- Requirement -
Format the material starting at the line containing "Between 21 and" and ending at the line containing "Cumulative QTY" as a JSON list of strings. Use one string per line and leave out blank lines.

- Source information -
=====

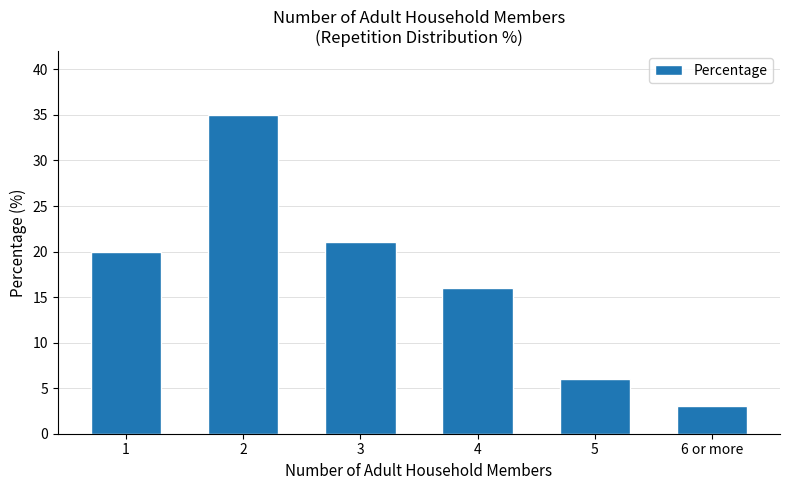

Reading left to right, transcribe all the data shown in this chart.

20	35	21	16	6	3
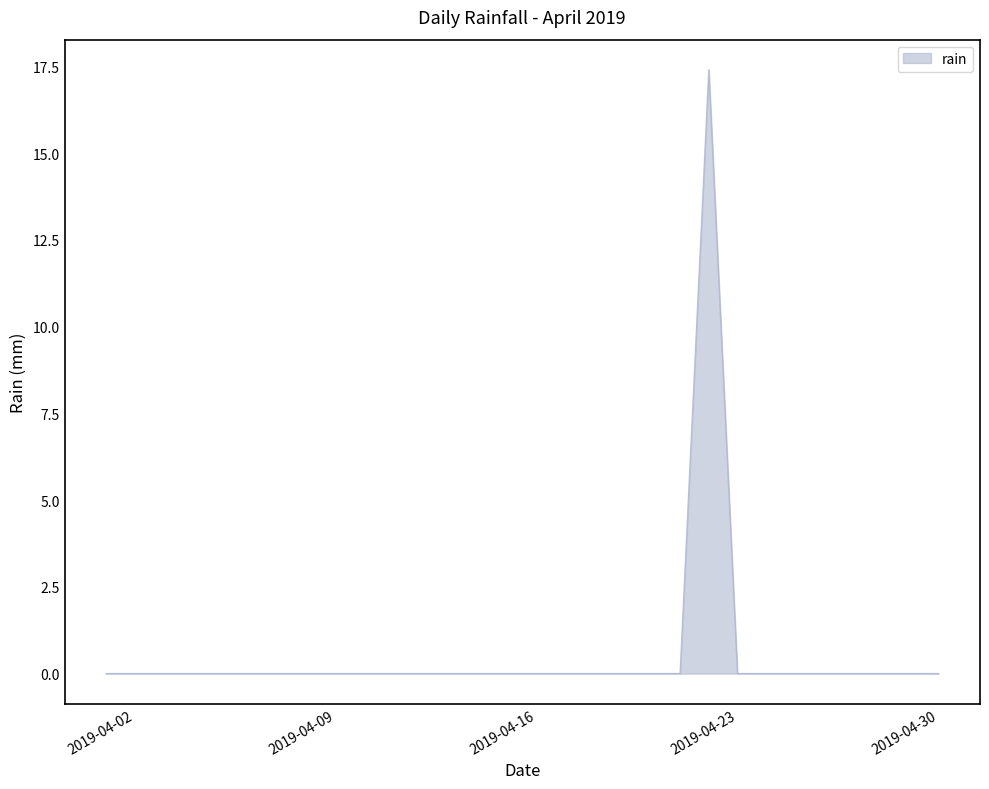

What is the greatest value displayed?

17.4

=====

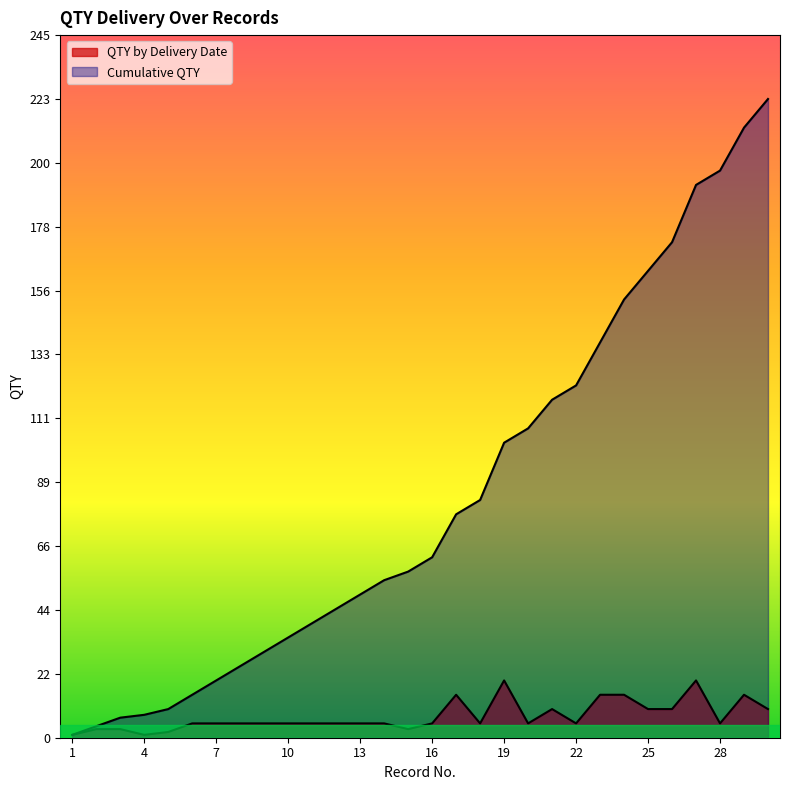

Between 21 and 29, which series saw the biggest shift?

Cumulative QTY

=====

- Problem solution -
[
  "Between 21 and 29, which series saw the biggest shift?",
  "Cumulative QTY"
]